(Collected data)
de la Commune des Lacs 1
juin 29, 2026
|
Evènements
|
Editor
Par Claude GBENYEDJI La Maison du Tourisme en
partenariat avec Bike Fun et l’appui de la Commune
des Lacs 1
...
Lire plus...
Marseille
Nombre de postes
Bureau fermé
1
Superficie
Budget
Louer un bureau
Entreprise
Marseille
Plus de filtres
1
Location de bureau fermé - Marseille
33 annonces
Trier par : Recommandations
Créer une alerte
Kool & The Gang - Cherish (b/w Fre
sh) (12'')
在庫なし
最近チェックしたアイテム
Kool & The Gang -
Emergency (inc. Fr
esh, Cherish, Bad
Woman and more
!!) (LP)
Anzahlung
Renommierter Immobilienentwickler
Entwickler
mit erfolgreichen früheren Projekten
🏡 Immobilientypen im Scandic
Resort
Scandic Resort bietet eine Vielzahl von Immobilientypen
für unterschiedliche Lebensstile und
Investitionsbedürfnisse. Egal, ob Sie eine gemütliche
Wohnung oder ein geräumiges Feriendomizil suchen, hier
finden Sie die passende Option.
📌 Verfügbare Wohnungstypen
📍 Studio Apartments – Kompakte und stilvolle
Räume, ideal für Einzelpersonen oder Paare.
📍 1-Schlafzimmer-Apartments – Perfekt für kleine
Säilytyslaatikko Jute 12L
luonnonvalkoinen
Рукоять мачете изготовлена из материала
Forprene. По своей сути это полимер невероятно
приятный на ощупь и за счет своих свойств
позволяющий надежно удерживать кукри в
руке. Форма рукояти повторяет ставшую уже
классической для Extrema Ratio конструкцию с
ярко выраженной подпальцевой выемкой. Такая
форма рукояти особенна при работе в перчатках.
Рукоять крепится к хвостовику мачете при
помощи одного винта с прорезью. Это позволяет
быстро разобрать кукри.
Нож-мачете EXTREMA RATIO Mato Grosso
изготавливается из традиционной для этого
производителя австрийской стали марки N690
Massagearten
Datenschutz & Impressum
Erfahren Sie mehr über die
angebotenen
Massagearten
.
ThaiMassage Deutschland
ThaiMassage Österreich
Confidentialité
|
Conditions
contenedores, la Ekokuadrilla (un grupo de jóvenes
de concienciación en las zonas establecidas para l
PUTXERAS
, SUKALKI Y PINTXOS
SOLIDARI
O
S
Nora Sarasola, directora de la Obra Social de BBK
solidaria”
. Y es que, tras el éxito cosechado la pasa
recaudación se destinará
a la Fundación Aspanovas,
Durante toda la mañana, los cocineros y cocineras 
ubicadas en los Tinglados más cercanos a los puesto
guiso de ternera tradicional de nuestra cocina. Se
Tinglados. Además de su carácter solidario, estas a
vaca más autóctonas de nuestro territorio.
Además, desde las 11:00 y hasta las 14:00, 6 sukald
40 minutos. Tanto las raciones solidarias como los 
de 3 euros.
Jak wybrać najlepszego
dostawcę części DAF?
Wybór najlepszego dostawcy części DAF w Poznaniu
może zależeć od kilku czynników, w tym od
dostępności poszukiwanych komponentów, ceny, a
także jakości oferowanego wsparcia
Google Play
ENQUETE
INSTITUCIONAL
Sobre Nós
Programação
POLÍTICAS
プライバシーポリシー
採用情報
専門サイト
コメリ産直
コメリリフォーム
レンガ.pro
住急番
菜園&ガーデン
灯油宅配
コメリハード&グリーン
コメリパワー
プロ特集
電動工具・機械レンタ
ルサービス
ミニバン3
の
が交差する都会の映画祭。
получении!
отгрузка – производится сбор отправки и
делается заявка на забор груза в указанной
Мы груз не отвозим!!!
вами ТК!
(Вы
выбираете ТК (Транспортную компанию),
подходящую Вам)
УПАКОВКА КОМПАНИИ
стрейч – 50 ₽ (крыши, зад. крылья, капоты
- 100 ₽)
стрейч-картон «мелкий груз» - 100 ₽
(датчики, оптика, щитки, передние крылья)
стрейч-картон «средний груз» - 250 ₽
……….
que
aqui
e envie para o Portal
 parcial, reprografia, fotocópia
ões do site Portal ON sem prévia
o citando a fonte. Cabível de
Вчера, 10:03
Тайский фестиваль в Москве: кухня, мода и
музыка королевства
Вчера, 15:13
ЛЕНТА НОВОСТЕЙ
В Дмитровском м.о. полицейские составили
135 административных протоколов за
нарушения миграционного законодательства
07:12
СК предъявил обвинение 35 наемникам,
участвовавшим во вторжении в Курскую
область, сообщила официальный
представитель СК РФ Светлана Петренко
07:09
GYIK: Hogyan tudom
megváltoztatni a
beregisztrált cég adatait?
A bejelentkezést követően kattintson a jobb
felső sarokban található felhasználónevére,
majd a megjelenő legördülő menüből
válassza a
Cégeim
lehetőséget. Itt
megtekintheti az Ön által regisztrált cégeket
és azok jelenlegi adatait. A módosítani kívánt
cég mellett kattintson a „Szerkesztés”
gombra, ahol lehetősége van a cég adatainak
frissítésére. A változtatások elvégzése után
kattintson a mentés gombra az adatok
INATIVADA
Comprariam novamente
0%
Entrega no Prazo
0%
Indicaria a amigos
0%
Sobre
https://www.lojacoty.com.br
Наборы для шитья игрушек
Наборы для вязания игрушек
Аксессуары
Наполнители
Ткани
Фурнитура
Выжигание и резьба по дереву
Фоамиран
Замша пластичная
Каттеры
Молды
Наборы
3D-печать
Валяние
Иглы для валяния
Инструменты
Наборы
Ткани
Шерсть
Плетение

» **DIRECTIONS FOR THIS TASK**
Exact copies of all the entries above are required.

» **RESPONSE TO THIS EXERCISE**
de la Commune des Lacs 1
juin 29, 2026
|
Evènements
|
Editor
Par Claude GBENYEDJI La Maison du Tourisme en
partenariat avec Bike Fun et l’appui de la Commune
des Lacs 1
...
Lire plus...
Marseille
Nombre de postes
Bureau fermé
1
Superficie
Budget
Louer un bureau
Entreprise
Marseille
Plus de filtres
1
Location de bureau fermé - Marseille
33 annonces
Trier par : Recommandations
Créer une alerte
Kool & The Gang - Cherish (b/w Fre
sh) (12'')
在庫なし
最近チェックしたアイテム
Kool & The Gang -
Emergency (inc. Fr
esh, Cherish, Bad
Woman and more
!!) (LP)
Anzahlung
Renommierter Immobilienentwickler
Entwickler
mit erfolgreichen früheren Projekten
🏡 Immobilientypen im Scandic
Resort
Scandic Resort bietet eine Vielzahl von Immobilientypen
für unterschiedliche Lebensstile und
Investitionsbedürfnisse. Egal, ob Sie eine gemütliche
Wohnung oder ein geräumiges Feriendomizil suchen, hier
finden Sie die passende Option.
📌 Verfügbare Wohnungstypen
📍 Studio Apartments – Kompakte und stilvolle
Räume, ideal für Einzelpersonen oder Paare.
📍 1-Schlafzimmer-Apartments – Perfekt für kleine
Säilytyslaatikko Jute 12L
luonnonvalkoinen
Рукоять мачете изготовлена из материала
Forprene. По своей сути это полимер невероятно
приятный на ощупь и за счет своих свойств
позволяющий надежно удерживать кукри в
руке. Форма рукояти повторяет ставшую уже
классической для Extrema Ratio конструкцию с
ярко выраженной подпальцевой выемкой. Такая
форма рукояти особенна при работе в перчатках.
Рукоять крепится к хвостовику мачете при
помощи одного винта с прорезью. Это позволяет
быстро разобрать кукри.
Нож-мачете EXTREMA RATIO Mato Grosso
изготавливается из традиционной для этого
производителя австрийской стали марки N690
Massagearten
Datenschutz & Impressum
Erfahren Sie mehr über die
angebotenen
Massagearten
.
ThaiMassage Deutschland
ThaiMassage Österreich
Confidentialité
|
Conditions
contenedores, la Ekokuadrilla (un grupo de jóvenes
de concienciación en las zonas establecidas para l
PUTXERAS
, SUKALKI Y PINTXOS
SOLIDARI
O
S
Nora Sarasola, directora de la Obra Social de BBK
solidaria”
. Y es que, tras el éxito cosechado la pasa
recaudación se destinará
a la Fundación Aspanovas,
Durante toda la mañana, los cocineros y cocineras 
ubicadas en los Tinglados más cercanos a los puesto
guiso de ternera tradicional de nuestra cocina. Se
Tinglados. Además de su carácter solidario, estas a
vaca más autóctonas de nuestro territorio.
Además, desde las 11:00 y hasta las 14:00, 6 sukald
40 minutos. Tanto las raciones solidarias como los 
de 3 euros.
Jak wybrać najlepszego
dostawcę części DAF?
Wybór najlepszego dostawcy części DAF w Poznaniu
może zależeć od kilku czynników, w tym od
dostępności poszukiwanych komponentów, ceny, a
także jakości oferowanego wsparcia
Google Play
ENQUETE
INSTITUCIONAL
Sobre Nós
Programação
POLÍTICAS
プライバシーポリシー
採用情報
専門サイト
コメリ産直
コメリリフォーム
レンガ.pro
住急番
菜園&ガーデン
灯油宅配
コメリハード&グリーン
コメリパワー
プロ特集
電動工具・機械レンタ
ルサービス
ミニバン3
の
が交差する都会の映画祭。
получении!
отгрузка – производится сбор отправки и
делается заявка на забор груза в указанной
Мы груз не отвозим!!!
вами ТК!
(Вы
выбираете ТК (Транспортную компанию),
подходящую Вам)
УПАКОВКА КОМПАНИИ
стрейч – 50 ₽ (крыши, зад. крылья, капоты
- 100 ₽)
стрейч-картон «мелкий груз» - 100 ₽
(датчики, оптика, щитки, передние крылья)
стрейч-картон «средний груз» - 250 ₽
……….
que
aqui
e envie para o Portal
 parcial, reprografia, fotocópia
ões do site Portal ON sem prévia
o citando a fonte. Cabível de
Вчера, 10:03
Тайский фестиваль в Москве: кухня, мода и
музыка королевства
Вчера, 15:13
ЛЕНТА НОВОСТЕЙ
В Дмитровском м.о. полицейские составили
135 административных протоколов за
нарушения миграционного законодательства
07:12
СК предъявил обвинение 35 наемникам,
участвовавшим во вторжении в Курскую
область, сообщила официальный
представитель СК РФ Светлана Петренко
07:09
GYIK: Hogyan tudom
megváltoztatni a
beregisztrált cég adatait?
A bejelentkezést követően kattintson a jobb
felső sarokban található felhasználónevére,
majd a megjelenő legördülő menüből
válassza a
Cégeim
lehetőséget. Itt
megtekintheti az Ön által regisztrált cégeket
és azok jelenlegi adatait. A módosítani kívánt
cég mellett kattintson a „Szerkesztés”
gombra, ahol lehetősége van a cég adatainak
frissítésére. A változtatások elvégzése után
kattintson a mentés gombra az adatok
INATIVADA
Comprariam novamente
0%
Entrega no Prazo
0%
Indicaria a amigos
0%
Sobre
https://www.lojacoty.com.br
Наборы для шитья игрушек
Наборы для вязания игрушек
Аксессуары
Наполнители
Ткани
Фурнитура
Выжигание и резьба по дереву
Фоамиран
Замша пластичная
Каттеры
Молды
Наборы
3D-печать
Валяние
Иглы для валяния
Инструменты
Наборы
Ткани
Шерсть
Плетение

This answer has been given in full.